▸ **Instruction 1**:
Locate each line in the entries below that contains the string "POLITIQUE", and copy those lines.

▸ **Document text**:
Circle of Deceit (German title: Die Fälschung; French title: Le Faussaire) is an anti-war film directed by Volker Schlöndorff and internationally released in 1981. An international co-production, it was an adaptation of Nicolas Born's novel of the same name, which had appeared in 1979. The film follows a German journalist sent to Beirut to report on the Lebanese Civil War, which had begun in 1975.

Cast
Bruno Ganz as Georg Laschen
Hanna Schygulla as Ariane Nassar
Jerzy Skolimowski as Hoffmann
Jean Carmet as Rudnik
Gila von Weitershausen as Greta Laschen
Khaled El Sayed as Progressive Officer (uncredited)

Story
Journalist Georg Laschen (Bruno Ganz) is sent to Beirut, where he is supposed to report on the local civil war.  His feelings about this mission are influenced by the fact that his marriage to his wife Greta (Gila von Weitershausen) back home is dysfunctional, and the conflict in Lebanon remains incomprehensible to him.

He feels that his comments and his own problems to understand the situation don't really count because violence sells anyway. Subsequently he feels that his reports aren't real journalism and by pretending to be that they can downright be considered deceit (or in German: Fälschung).

After a fling with a local lady named Arianna (Hanna Schygulla) he happens to kill a man. He realises how relatively easily one's moral standards can be corrupted in a violent environment and how hard or even impossible it is to remain unbiased as a journalist.

▸ **Data to process**:
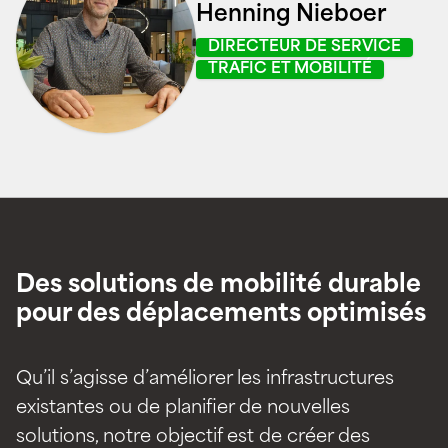
Henning Nieboer
DIRECTEUR DE SERVICE
TRAFIC ET MOBILITÉ
Des solutions de mobilité durable
pour des déplacements optimisés
Qu’il s’agisse d’améliorer les infrastructures
existantes ou de planifier de nouvelles
solutions, notre objectif est de créer des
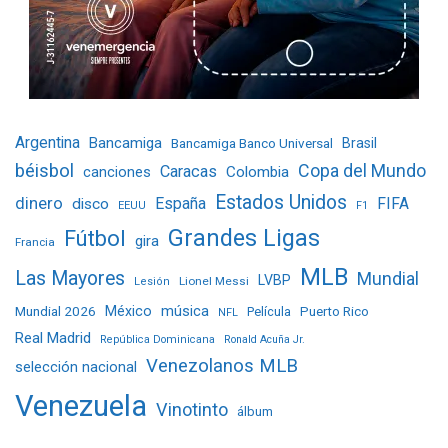
Argentina
Bancamiga
Bancamiga Banco Universal
Brasil
béisbol
Copa del Mundo
Caracas
Colombia
canciones
Estados Unidos
dinero
España
FIFA
disco
EEUU
F1
Grandes Ligas
Fútbol
gira
Francia
MLB
Las Mayores
Mundial
LVBP
Lionel Messi
Lesión
Mundial 2026
México
música
Película
Puerto Rico
NFL
Real Madrid
República Dominicana
Ronald Acuña Jr.
Venezolanos MLB
selección nacional
Venezuela
Vinotinto
álbum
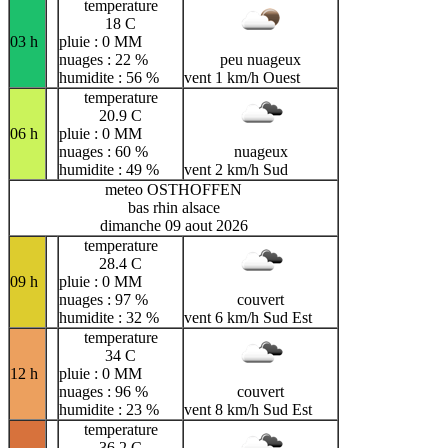
temperature
18 C
03 h
pluie : 0 MM
nuages : 22 %
peu nuageux
humidite : 56 %
vent 1 km/h Ouest
temperature
20.9 C
06 h
pluie : 0 MM
nuages : 60 %
nuageux
humidite : 49 %
vent 2 km/h Sud
meteo OSTHOFFEN
bas rhin alsace
dimanche 09 aout 2026
temperature
28.4 C
09 h
pluie : 0 MM
nuages : 97 %
couvert
humidite : 32 %
vent 6 km/h Sud Est
temperature
34 C
12 h
pluie : 0 MM
nuages : 96 %
couvert
humidite : 23 %
vent 8 km/h Sud Est
temperature
36.2 C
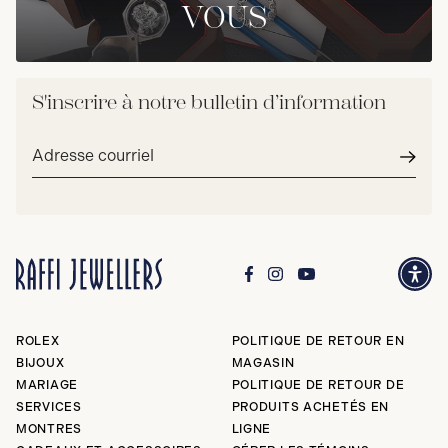
VOUS
S'inscrire à notre bulletin d’information
Adresse
courriel*
Envoy
ROLEX
POLITIQUE DE RETOUR EN
BIJOUX
MAGASIN
MARIAGE
POLITIQUE DE RETOUR DE
SERVICES
PRODUITS ACHETÉS EN
MONTRES
LIGNE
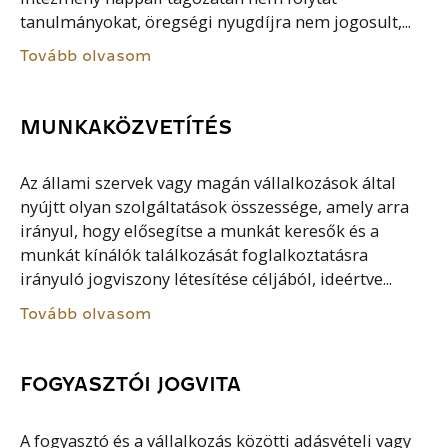
tanulmányokat, öregségi nyugdíjra nem jogosult,...
Tovább olvasom
MUNKAKÖZVETÍTÉS
Az állami szervek vagy magán vállalkozások által
nyújtt olyan szolgáltatások összessége, amely arra
irányul, hogy elősegítse a munkát keresők és a
munkát kínálók találkozását foglalkoztatásra
irányuló jogviszony létesítése céljából, ideértve...
Tovább olvasom
FOGYASZTÓI JOGVITA
A fogyasztó és a vállalkozás közötti adásvételi vagy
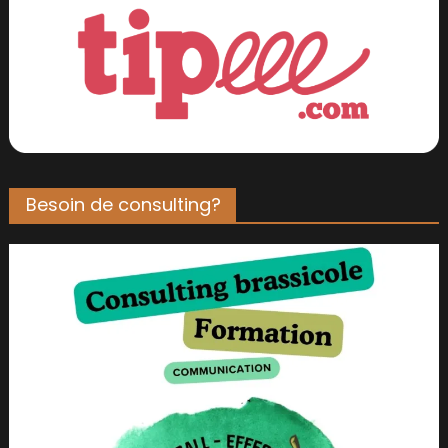
Besoin de consulting?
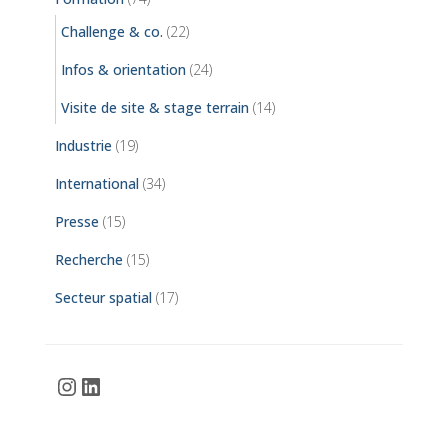
Challenge & co.
(22)
Infos & orientation
(24)
Visite de site & stage terrain
(14)
Industrie
(19)
International
(34)
Presse
(15)
Recherche
(15)
Secteur spatial
(17)
Instagram
LinkedIn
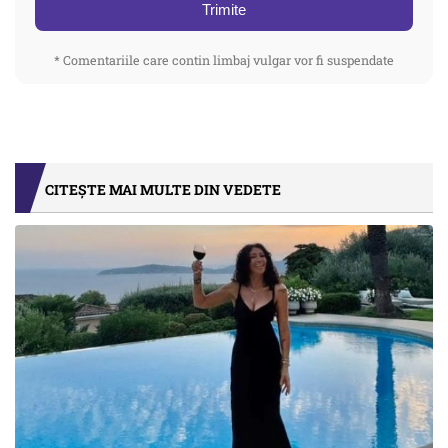
Trimite
* Comentariile care contin limbaj vulgar vor fi suspendate
CITEȘTE MAI MULTE DIN VEDETE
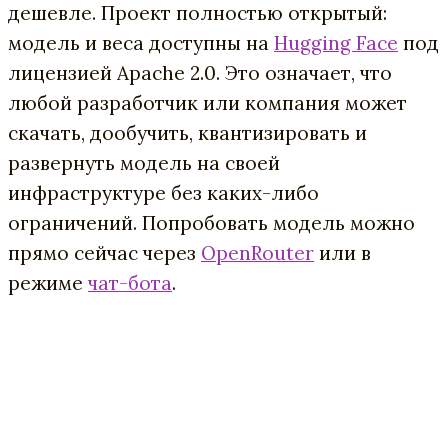
дешевле. Проект полностью открытый:
модель и веса доступны на
Hugging Face
под
лицензией Apache 2.0. Это означает, что
любой разработчик или компания может
скачать, дообучить, квантизировать и
развернуть модель на своей
инфраструктуре без каких-либо
ограничений. Попробовать модель можно
прямо сейчас через
OpenRouter
или в
режиме
чат-бота
.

▸ **Instruction 2**:
Answer these questions using the film article above:
(a) In what year did the novel the film adapts first appear?
(b) Which actor plays Hoffmann?
(c) To which city is the journalist Georg Laschen sent?

▸ **Answer section 1**:
POLITIQUE DE RETOUR EN
POLITIQUE DE RETOUR DE

▸ **Answer section 2**:
(a) 1979
(b) Jerzy Skolimowski
(c) Beirut